Japan’s Prime Minister Shinzo Abe has had an extremely busy past few weeks. After increasing the sales tax rate earlier this year which caused the GDP to contract by more than 7%, the Bank of Japan announced earlier this month it would step up its game and print money like never before. In a previous column we explained that Japan would print new money at twice the rate the USA was printing cash at the height of its quantitative easing program.
Even though Abe’s economic policy (called Abenomics) seemed to be working in the first phase of the implementation, the progress has stalled and Japan is now back in a recession again. This could be a huge indication that Abenomics is quite dead. In an attempt to resuscitate the policy, the huge money printing program has started and Abe has announced he would postpone a planned increase in the sales tax to 10% by 18 months years as the effect of another increase might have been devastating for the country’s economy. It was already quite weird for someone who wanted to increase the consumption pattern of the Japanese population to increase a sales tax (which obviously reduces the demand for goods) to get the country’s financial situation back in order.
Surprisingly enough, even though Japan’s economy is now officially in recession again Abe has called for new elections within the month. With Abenomics failing and the domestic economy tumbling back into recession, the central bank printing money like crazy leading to a severe depreciation of the Japanese Yen and an unpopular move to increase the sales tax from 5% to 8%, one would definitely not expect a democratic leader to ask the citizens of Japan to vote for him once again.
But Abe has effectively called for elections which will be held on December 14th which is in less than four weeks from now, now that’s an electoral ‘Blitzkrieg’! It’s also quite easy to understand why the sales tax hike has been postponed as the prime minister needs to make himself popular with his citizens. But more than anything else, the elections were called to take the left side of the political landscape by surprise. As elections are a complete surprise for everyone, the left-wing parties haven’t organized and harmonized their opposition against Abe yet. On top of that, with such a short time frame before the elections it’s extremely unlikely the left side will actually be able to organize themselves and take up the glove Abe has dropped.
By adding this element of surprise, Abe just wants to secure another term in office despite his failing economic policy. As he’s a real politician, Shinzo Abe is still upbeat about Abenomics stating ‘it’s working’ but he seems to forget that even though the unemployment rate decreased and the company’s revenues increased, there still isn’t a noticeable increase in consumption and salaries. Realizing one out of three promises isn’t really what you’d call ‘passing’ the test. It’s also a very wise decision to ask the Japanese population for a vote of confidence before the newly-printed money will be felt by the man in the street through an increasing inflation rate.

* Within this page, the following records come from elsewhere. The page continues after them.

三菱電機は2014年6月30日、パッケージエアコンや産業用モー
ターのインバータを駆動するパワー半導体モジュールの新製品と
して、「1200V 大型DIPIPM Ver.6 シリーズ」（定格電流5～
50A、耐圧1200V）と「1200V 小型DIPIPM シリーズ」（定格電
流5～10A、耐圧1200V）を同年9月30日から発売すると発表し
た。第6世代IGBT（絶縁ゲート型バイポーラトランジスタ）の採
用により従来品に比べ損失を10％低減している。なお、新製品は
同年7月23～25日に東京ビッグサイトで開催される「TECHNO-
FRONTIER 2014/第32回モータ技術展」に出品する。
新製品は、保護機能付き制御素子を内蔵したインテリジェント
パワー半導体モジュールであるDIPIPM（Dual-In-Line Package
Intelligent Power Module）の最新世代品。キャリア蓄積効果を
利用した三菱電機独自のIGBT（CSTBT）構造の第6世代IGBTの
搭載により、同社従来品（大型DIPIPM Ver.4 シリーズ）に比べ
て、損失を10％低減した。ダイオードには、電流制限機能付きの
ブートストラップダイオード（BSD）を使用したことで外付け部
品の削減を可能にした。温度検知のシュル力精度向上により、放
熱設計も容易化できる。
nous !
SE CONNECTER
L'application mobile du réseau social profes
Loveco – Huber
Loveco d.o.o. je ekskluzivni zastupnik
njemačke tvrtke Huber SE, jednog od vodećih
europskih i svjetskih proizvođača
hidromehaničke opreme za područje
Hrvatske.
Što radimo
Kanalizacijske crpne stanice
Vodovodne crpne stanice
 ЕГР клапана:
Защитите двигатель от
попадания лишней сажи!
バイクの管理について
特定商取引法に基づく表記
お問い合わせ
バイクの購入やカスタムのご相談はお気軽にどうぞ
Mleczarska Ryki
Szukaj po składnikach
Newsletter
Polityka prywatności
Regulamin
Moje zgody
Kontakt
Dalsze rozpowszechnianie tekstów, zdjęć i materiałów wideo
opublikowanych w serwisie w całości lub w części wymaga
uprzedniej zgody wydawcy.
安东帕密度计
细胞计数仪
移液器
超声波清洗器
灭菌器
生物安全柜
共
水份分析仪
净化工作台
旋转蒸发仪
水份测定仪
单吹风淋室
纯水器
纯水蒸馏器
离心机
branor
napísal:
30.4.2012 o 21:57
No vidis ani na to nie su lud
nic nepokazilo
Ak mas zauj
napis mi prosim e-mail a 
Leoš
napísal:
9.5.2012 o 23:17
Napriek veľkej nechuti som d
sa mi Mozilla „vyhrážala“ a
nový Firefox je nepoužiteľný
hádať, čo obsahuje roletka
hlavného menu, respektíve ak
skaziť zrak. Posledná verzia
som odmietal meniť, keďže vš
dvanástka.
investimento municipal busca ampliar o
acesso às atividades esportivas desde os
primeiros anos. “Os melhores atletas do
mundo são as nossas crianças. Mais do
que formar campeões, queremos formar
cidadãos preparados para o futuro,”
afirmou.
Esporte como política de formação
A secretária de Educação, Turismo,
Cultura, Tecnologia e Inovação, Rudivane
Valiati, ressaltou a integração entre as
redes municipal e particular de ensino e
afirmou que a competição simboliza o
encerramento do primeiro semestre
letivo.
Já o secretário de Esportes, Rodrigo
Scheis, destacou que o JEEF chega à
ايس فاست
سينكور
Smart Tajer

The ‘Abenomics -balloon’ is slowly deflating and Abe seems to want to secure his personal future before Japan’s economic situation deteriorates even further. The Japanese Yen has already lost 15% of its value in the past six months and with a failing economy and huge quantitative easing program we are expecting a further depreciation of the Yen. Meanwhile, the gold price in JPY has increased by almost 10% in the same six months, despite a 7.5% drop in the price of gold (expressed in USD). This once again emphasizes every decent investment portfolio should contain some gold and silver to protect yourself against sudden changes in the economic policy.

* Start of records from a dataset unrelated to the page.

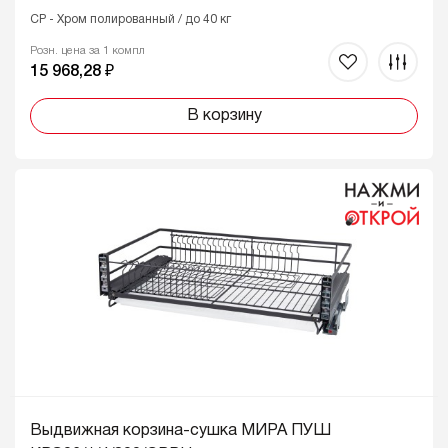
CP - Хром полированный / до 40 кг
Розн. цена за 1 компл
15 968,28 ₽
В корзину
Выдвижная корзина-сушка МИРА ПУШ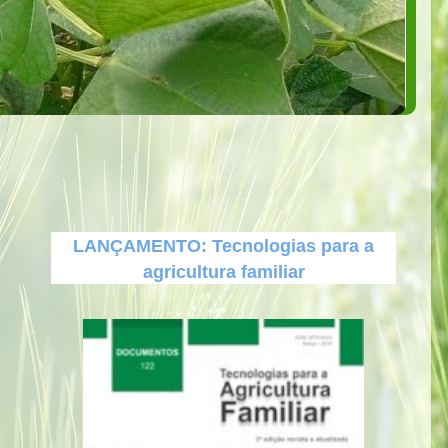
LANÇAMENTO: Tecnologias para a
agricultura familiar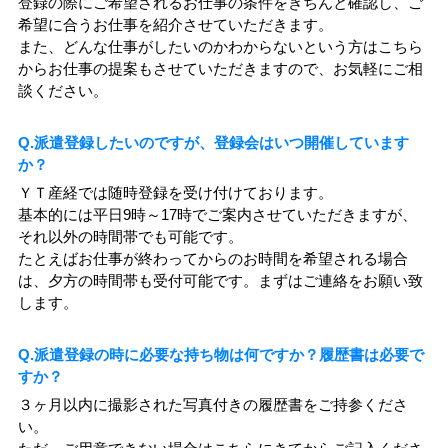
登録の際にご希望されるお仕事の条件をきちんと確認し、ご
希望に合うお仕事を紹介させていただきます。
また、どんな仕事がしたいのかわからないという方はこちら
からお仕事の提案もさせていただきますので、お気軽にご相
談ください。
Q.派遣登録したいのですが、登録会はいつ開催しています
か？
ＹＴ産経では随時登録を受け付けております。
基本的には平日9時～17時でご案内させていただきますが、
それ以外の時間帯でも可能です。
たとえばお仕事が終わってからのお時間を希望される場合
は、夕方の時間帯も受付可能です。まずはご連絡をお願い致
します。
Q.派遣登録の時に必要な持ち物は何ですか？履歴書は必要で
すか？
３ヶ月以内に撮影された写真付きの履歴書をご持参くださ
い。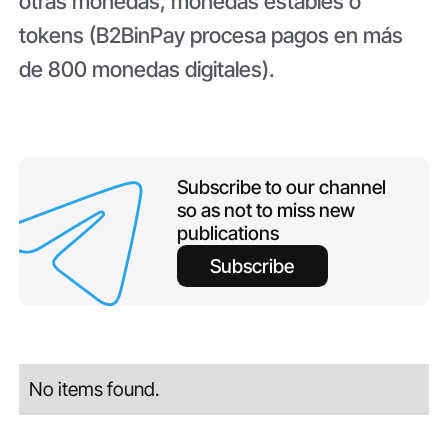
otras monedas, monedas estables o
tokens (B2BinPay procesa pagos en más
de 800 monedas digitales).
Subscribe to our channel
so as not to miss new
publications
Subscribe
No items found.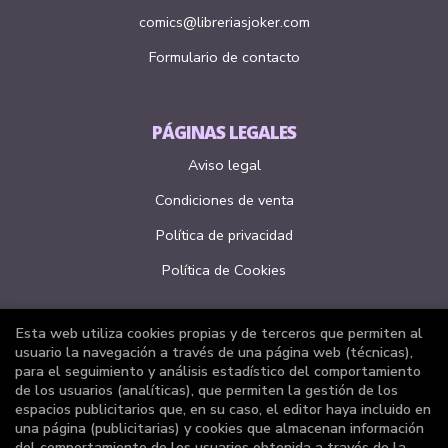
comics@libreriasjoker.com
Formulario de contacto
PÁGINAS LEGALES
Aviso legal
Condiciones de venta
Política de privacidad
Política de Cookies
Esta web utiliza cookies propias y de terceros que permiten al
ATENCIÓN AL CLIENTE
usuario la navegación a través de una página web (técnicas),
para el seguimiento y análisis estadístico del comportamiento
Quiénes somos
de los usuarios (analíticas), que permiten la gestión de los
espacios publicitarios que, en su caso, el editor haya incluido en
Pedidos especiales
una página (publicitarias) y cookies que almacenan información
del comportamiento de los usuarios obtenida a través de la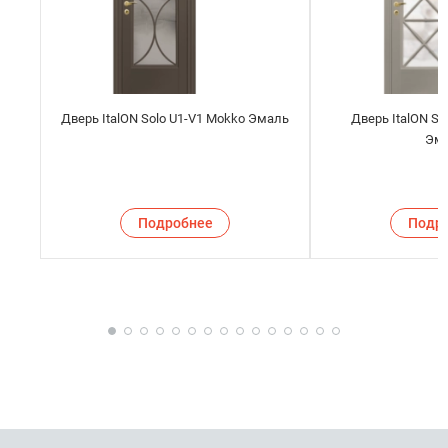
Дверь ItalON Solo U1-V1 Mokko Эмаль
Дверь ItalON Sol
Эм
Подробнее
Подр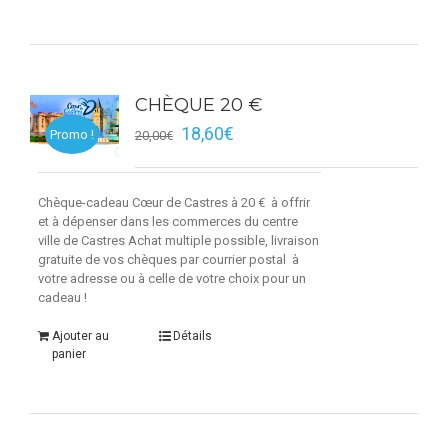
CHÈQUE 20 €
18,60
€
Promo !
20,00
€
Chèque-cadeau Cœur de Castres à 20 € à offrir
et à dépenser dans les commerces du centre
ville de Castres Achat multiple possible, livraison
gratuite de vos chèques par courrier postal à
votre adresse ou à celle de votre choix pour un
cadeau !
Ajouter au
Détails
panier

Our thesis seems to be confirmed as our research has indicated the total amount held in a physical gold ETF issued by Mitsubishi UFJ - "Fruit of Gold" - has increased exponentially since Abenomics went in full force, as can be seen on the following chart.

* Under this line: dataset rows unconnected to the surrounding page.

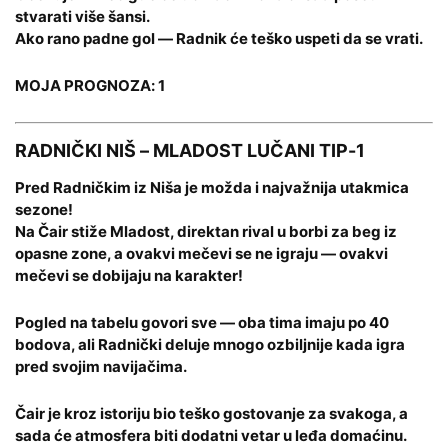
stvarati više šansi.
Ako rano padne gol — Radnik će teško uspeti da se vrati.
MOJA PROGNOZA: 1
RADNIČKI NIŠ – MLADOST LUČANI TIP-1
Pred Radničkim iz Niša je možda i najvažnija utakmica
sezone!
Na Čair stiže Mladost, direktan rival u borbi za beg iz
opasne zone, a ovakvi mečevi se ne igraju — ovakvi
mečevi se dobijaju na karakter!
Pogled na tabelu govori sve — oba tima imaju po 40
bodova, ali Radnički deluje mnogo ozbiljnije kada igra
pred svojim navijačima.
Čair je kroz istoriju bio teško gostovanje za svakoga, a
sada će atmosfera biti dodatni vetar u leđa domaćinu.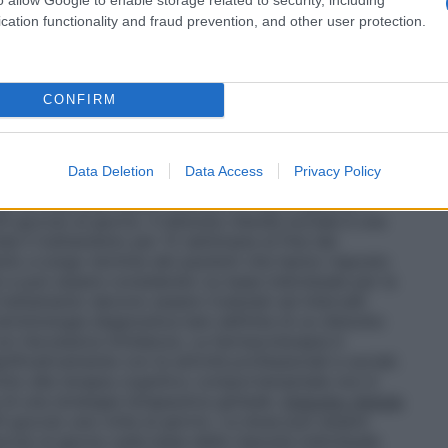
sere aumentata ad un massimo di 20 mg (20 gocce) al
essiva sono necessarie in genere 2-4 settimane. Dopo
cation functionality and fraud prevention, and other user protection.
un trattamento di almeno 6 mesi per il consolidamento
nico con o senza agorafobia.
Per la prima settimana
ata è 5 mg (5 gocce) al giorno per poi essere
La dose può essere ulteriormente aumentata fino ad
CONFIRM
 sulla base della risposta individuale del paziente.
rca 3 mesi. Il trattamento dura diversi mesi.
Disturbo
g (10 gocce) una volta al giorno. In genere sono
Data Deletion
Data Access
Privacy Policy
 miglioramento dei sintomi. Successivamente, sulla
nte, la dose può essere ridotta a 5 mg (5 gocce) o
gocce) al giorno. Il disturbo d’ansia sociale è una
a il trattamento per 12 settimane al fine del
ento a lungo termine dei pazienti che hanno risposto
i e può essere considerato su base individuale per la
trattamento devono essere rivalutati ad intervalli
 terminologia diagnostica ben definita di un disturbo
on l’eccessiva timidezza. La farmacoterapia è
gnificativamente con le attività professionali e sociali.
onto alla terapia cognitivo comportamentale non è
 di una strategia terapeutica globale.
Disturbo d’ansia
0 gocce) una volta al giorno. La dose può essere
e) al giorno sulla base della risposta individuale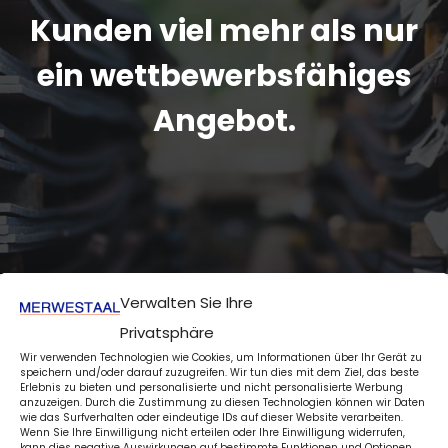
Kunden viel mehr als nur
ein wettbewerbsfähiges
Angebot.
Verwalten Sie Ihre
Privatsphäre
Wir verwenden Technologien wie Cookies, um Informationen über Ihr Gerät zu
speichern und/oder darauf zuzugreifen. Wir tun dies mit dem Ziel, das beste
Erlebnis zu bieten und personalisierte und nicht personalisierte Werbung
Ein Angebot anfordern
anzuzeigen. Durch die Zustimmung zu diesen Technologien können wir Daten
wie das Surfverhalten oder eindeutige IDs auf dieser Website verarbeiten.
Wenn Sie Ihre Einwilligung nicht erteilen oder Ihre Einwilligung widerrufen,
kann dies negative Auswirkungen auf bestimmte Funktionen und Optionen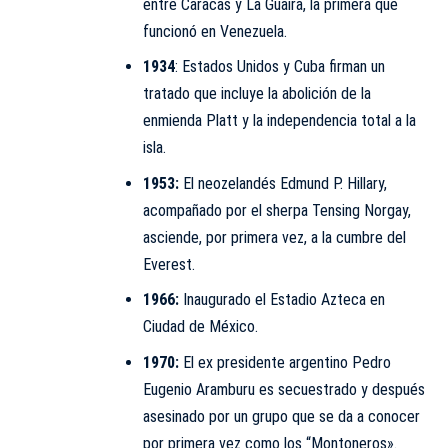
entre Caracas y La Guaira, la primera que
funcionó en Venezuela.
1934
: Estados Unidos y Cuba firman un
tratado que incluye la abolición de la
enmienda Platt y la independencia total a la
isla.
1953:
El neozelandés Edmund P. Hillary,
acompañado por el sherpa Tensing Norgay,
asciende, por primera vez, a la cumbre del
Everest.
1966:
Inaugurado el Estadio Azteca en
Ciudad de México.
1970:
El ex presidente argentino Pedro
Eugenio Aramburu es secuestrado y después
asesinado por un grupo que se da a conocer
por primera vez como los “Montoneros».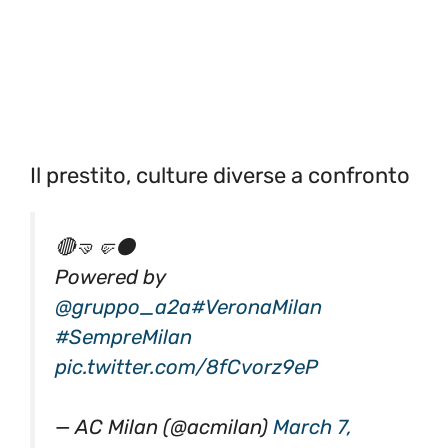
Il prestito, culture diverse a confronto
🔴🤜🤛⚫
Powered by
@gruppo_a2a
#VeronaMilan
#SempreMilan
pic.twitter.com/8fCvorz9eP
— AC Milan (@acmilan)
March 7,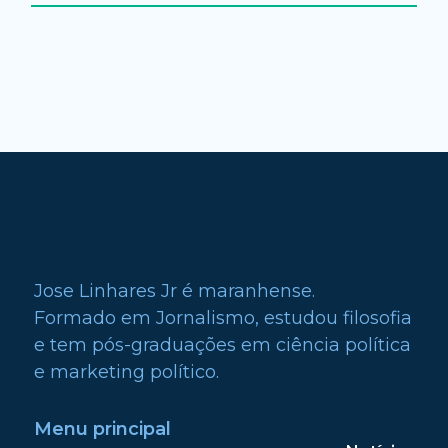
Jose Linhares Jr é maranhense.
Formado em Jornalismo, estudou filosofia
e tem pós-graduações em ciência política
e marketing político.
Menu principal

The amount of gold is expressed in grams. So whereas this ETF had roughly 1 million grams of gold in 2010 ( 32,150 ounces), this increased exponentially and almost eightfolded in just a few years time. The vertical red line is the moment the Bank of Japan started behaving irrational and you can clearly see the interest to hold physical gold has increased since then. The smart Japanese have mobilized their money and invested it in physical gold to safeguard and protect their purchasing power. And they are right to do so!